The frog was not delicious. I held it in my fingers to ensure that the dead frog had no intention of biting my tongue, and then I popped it into my mouth! The silkworms, similarly, did not impress me. While I won’t have a problem eating them again, I probably will not enjoy the taste and may pass on a second helping.
The larvae reminded me of my young Beijing lady who popped that live prawn into my mouth. An Arunachali gentleman assured me that they were full of healthy protein, and the young lady selling the larvae assured me they tasted like butter.
I inspected the larvae with a dubious eye and asked if they would sting my tongue. After the lady promised me my tongue was safe, I put one in my mouth, and gasped, ‘Ohh…’ with surprise!.
They did not taste like butter, but they burst as soon as I bit into them, and the juicy body flooded my mouth with a minty flavor. I definitely do not mind a second helping!
As I type these words and prepare to send this essay out into the world, I understand that many people will want to ostracize me. Many will look at me the way I once looked at the young Beijing girl.
Let’s not kid ourselves.
We fool ourselves when we state, or believe, that we are more civilized than our ancestors. Are we truly more civilized than our ancestors? Consider some of the exotic beauty treatments people undergo: snail mucin treatments, placental cell treatments, bird poop facials, baby foreskin facials, etc. These are becoming common, especially among the rich and famous.

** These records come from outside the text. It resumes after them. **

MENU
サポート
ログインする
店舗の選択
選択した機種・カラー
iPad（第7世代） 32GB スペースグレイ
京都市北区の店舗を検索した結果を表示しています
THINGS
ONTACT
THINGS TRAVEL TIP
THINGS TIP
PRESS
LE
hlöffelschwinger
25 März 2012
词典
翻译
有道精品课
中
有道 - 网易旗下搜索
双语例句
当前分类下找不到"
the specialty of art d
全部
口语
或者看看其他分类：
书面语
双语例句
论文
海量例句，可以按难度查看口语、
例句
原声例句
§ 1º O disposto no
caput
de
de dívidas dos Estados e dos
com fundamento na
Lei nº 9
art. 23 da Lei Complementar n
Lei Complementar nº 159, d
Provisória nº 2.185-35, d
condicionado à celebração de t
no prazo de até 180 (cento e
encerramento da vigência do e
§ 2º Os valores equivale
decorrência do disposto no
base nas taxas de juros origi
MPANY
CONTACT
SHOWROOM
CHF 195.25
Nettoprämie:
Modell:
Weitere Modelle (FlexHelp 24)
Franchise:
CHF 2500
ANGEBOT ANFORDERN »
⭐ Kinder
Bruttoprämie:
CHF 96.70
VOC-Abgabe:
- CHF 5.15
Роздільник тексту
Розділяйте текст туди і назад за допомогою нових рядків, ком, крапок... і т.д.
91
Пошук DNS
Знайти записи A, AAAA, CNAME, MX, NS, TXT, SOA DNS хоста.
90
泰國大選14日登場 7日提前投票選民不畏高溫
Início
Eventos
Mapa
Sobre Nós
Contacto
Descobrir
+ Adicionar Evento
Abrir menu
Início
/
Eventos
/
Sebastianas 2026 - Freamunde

I believe it is sheer hypocrisy to convince yourself that exotic animal products are suitable for your beauty, but you may not put them into your body. I also believe it is sheer hypocrisy to say you can consume a grasshopper protein bar but not the grasshopper itself.
Health must be on your agenda. And, concluding.
Health concerns must be high on your agenda. Genetic experimentations are causing allergies to spread across the world. I had not heard of gluten, dairy, or peanut allergy when I was a teenager. While I admit that awareness affected detection, I also wager that these allergies were not as widespread as they are nowadays.
The other aspect that concerns me is the spread of zoonotic diseases. As our society becomes more accustomed to supplement use, our immunity declines, and we will be more vulnerable to disease in the years ahead.
I’d like to conclude this installment of my food explorations with one piece of advice: do not judge others by your preconceived notions of what is acceptable and what is not. Experiment, respect other cultures and food traditions, without bastardizing them or patronizing them. Permit surprise to be an integral part of your life.